Referring to the column for simultaneous conjunction in the truth-table that follows:
Truth-Table No. 2
| A | B | A ° B | A ˄ B | A ˅ B |
| T | T | T | T | T |
| T | I | T | I | T |
| T | F | T | I | T |
| I | T | T | I | T |
| I | I | T | I | I |
| I | F | F | F | I |
| F | T | T | I | T |
| F | I | F | F | I |
| F | F | F | F | F |
We see that since P takes the truth-value T by the first predication and (P ˄ ˥P) is assigned the truth-value I by the fourth predication, the proposition P ˄ (P ˄ ˥P) takes the truth-value I.
The sixth predication consists of a negative statement conjoined with an indescribable statement at the same time. We denote this sixth predication by (˥P) ˄ (P ˄ ˥P). Referring to the column for the simultaneous conjunction (˄) in the table given above, we see that since ˥P takes the truth-value I by the predication and (P ˄ ˥P) is assigned the truth-value I by the fourth predication we see that the proposition ˥P ˄ (P ˄ ˥P) takes the truth-value I.
The seventh or the last predication consists of an affirmative and negative statements made non-simultaneously conjoined simultaneously with affirmative and the negative statement conjoined simultaneously. This statement is denoted by (P° ˥P) ˄ (P ˄ ˥P). Referring to the columns for the connectives for simultaneous conjunction and for non-simultaneous conjunction in the truth-table No. 2 and noting that P takes the truth-value T by the first predication and ˥P takes the truth-value I by the second predication. We see that (P° ˥P) takes the truth-value T (third predication) and (P ˄ ˥P) takes the truth-value I (fourth predication). The seventh predication thus takes the truth-value I according to the same truth-table.
Hence, we see that the pramāṇa saptabhaṅgī of the Jainas is a table of seven statements which are derived from a true statement by the operations of negation, non-simultaneous and simultaneous conjunctions that are denoted by ˥, °, ˄ respectively.
Let us consider P as a true statement then the pramāṇa saptabhaṅgī can be represented as follows:
(1) P (assertion of P)
(2) Not P ('complete' negation of P) denoted by ˥P
(3) P and non-simultaneously not P (non-simultaneous conjunction of P and ˥P) denoted by P° ˥P
(4) P and simultaneously not P (simultaneous conjunction of P and ˥P) denoted by (P ˄ ˥P)
(5) P and simultaneously (P and simultaneously not P) denoted by P ˄ (P ˄ ˥P)
(6) Not P and simultaneously (P and simultaneously not P) denoted by ˥P ˄ (P ˄ ˥P)
(7) (P and non-simultaneously not P) and simultaneously (P and simultaneously not P) denoted by (P° ˥P) ˄ (P ˄ ˥P)

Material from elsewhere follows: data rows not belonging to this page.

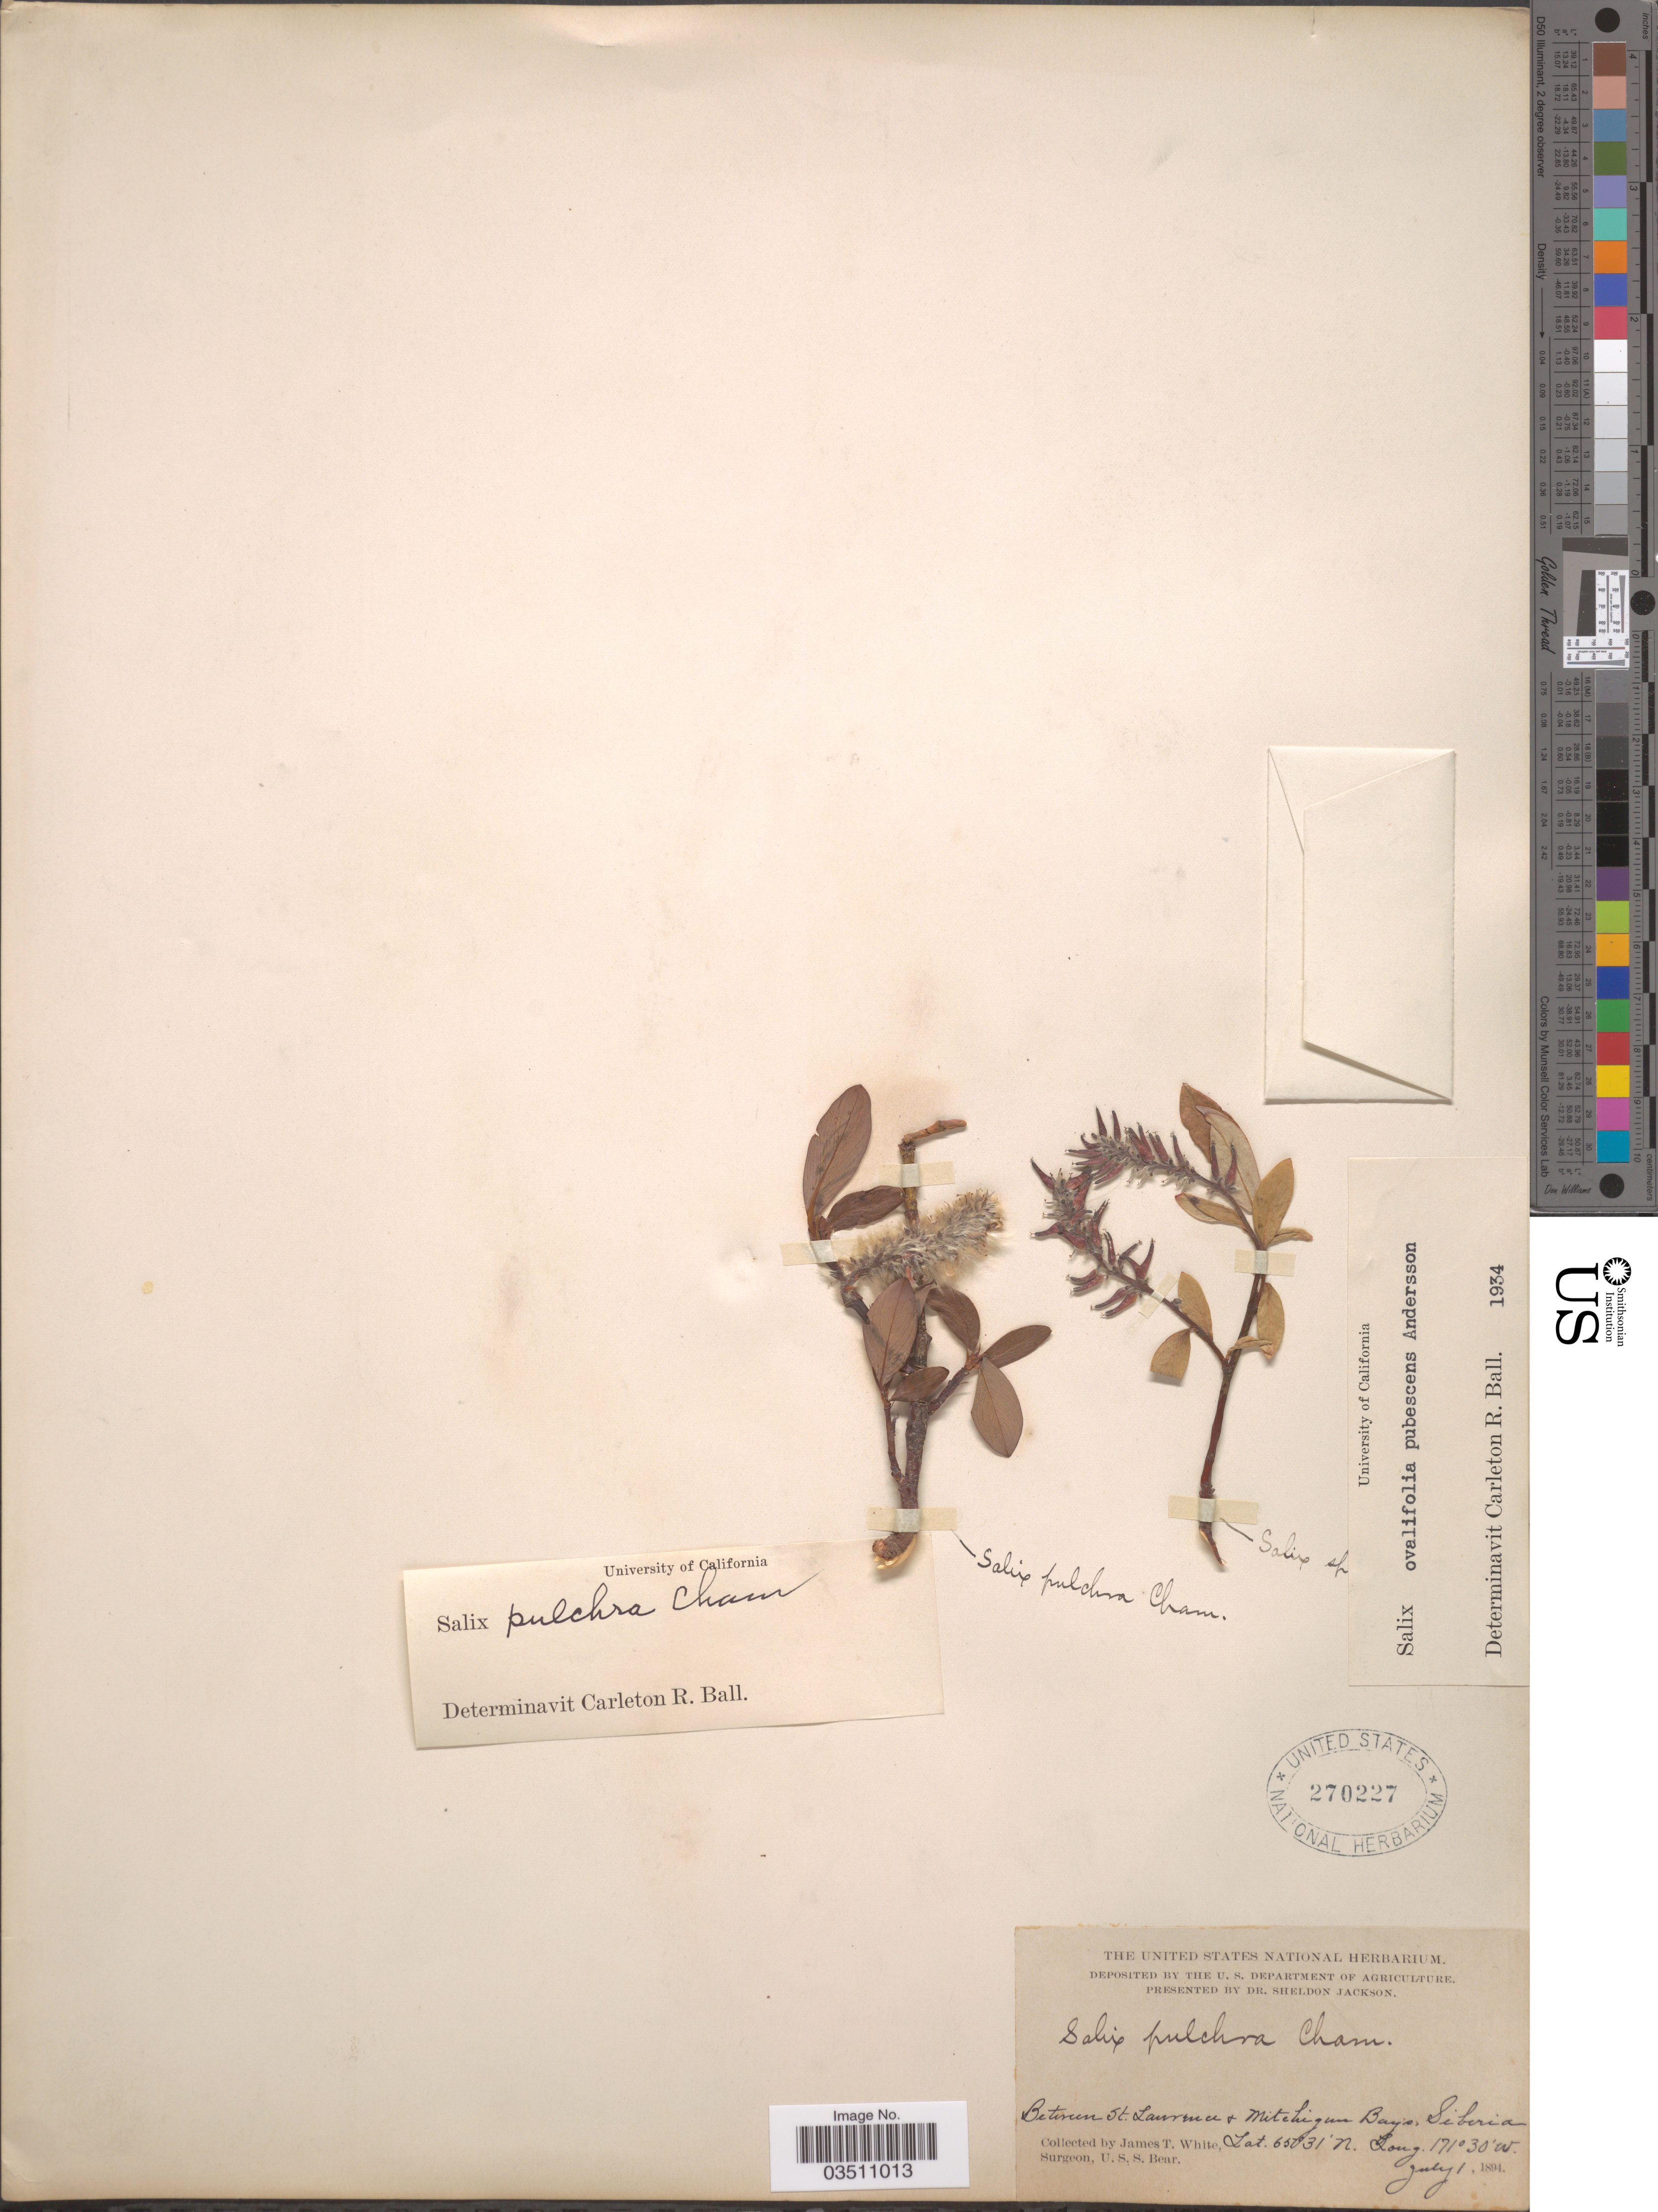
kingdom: Plantae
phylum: Tracheophyta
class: Magnoliopsida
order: Malpighiales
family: Salicaceae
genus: Salix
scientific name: Salix pulchra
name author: Cham.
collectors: J. T. White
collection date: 1894-07-01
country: Russian Federation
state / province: Chukotka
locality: Between St. Lawrence & Mitchigan Bay's, Sibiria.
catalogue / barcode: US 270227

Pictorially we can depict the pramāṇa saptabhaṅgī as follows with the truth-values to the right:
| OBJECT X | P | (T) |
| ˥P | (I) | |
| P° ˥P | (T) | |
| P ˄ ˥P | (I) | |
| P ˄ (P ˄ ˥P) | (I) | |
| ˥P ˄ (P ˄ ˥P) | (I) | |
| (P° ˥P) ˄ (P ˄ ˥P) | (I) |
An object X can be viewed from any one of these seven standpoints. However, since the totality of all these seven possibilities comprises the pramāṇa saptabhaṅgī (Complete judgement of the phenomenal world in terms of seven possibilities), the disjunction, denoted by ˅, of these seven predication should lead to a tautology. We can represent this disjunction as follows:
(P ˅ 1 P) ˅ (P° ˥P) ˅ (P ˄ ˥P) ˅
[P ˄ (P ˄ ˥P)] ˅ [(˥P) ˄ (P ˄ ˥P)] ˅
[(P° ˥P) ˄ (P ˄ ˥P)].
As we have noted earlier, the seven predications, conjoined by the disjunction above, take the truth-value T, I, T, I, I, I respectively. Referring to the column for the disjunction in the truth-value No. 2 and noting that the disjunction is associative as can be easily checked using the same truth-table, we see that the disjunction of all these seven predications is indeed a tautology taking the truth-value T.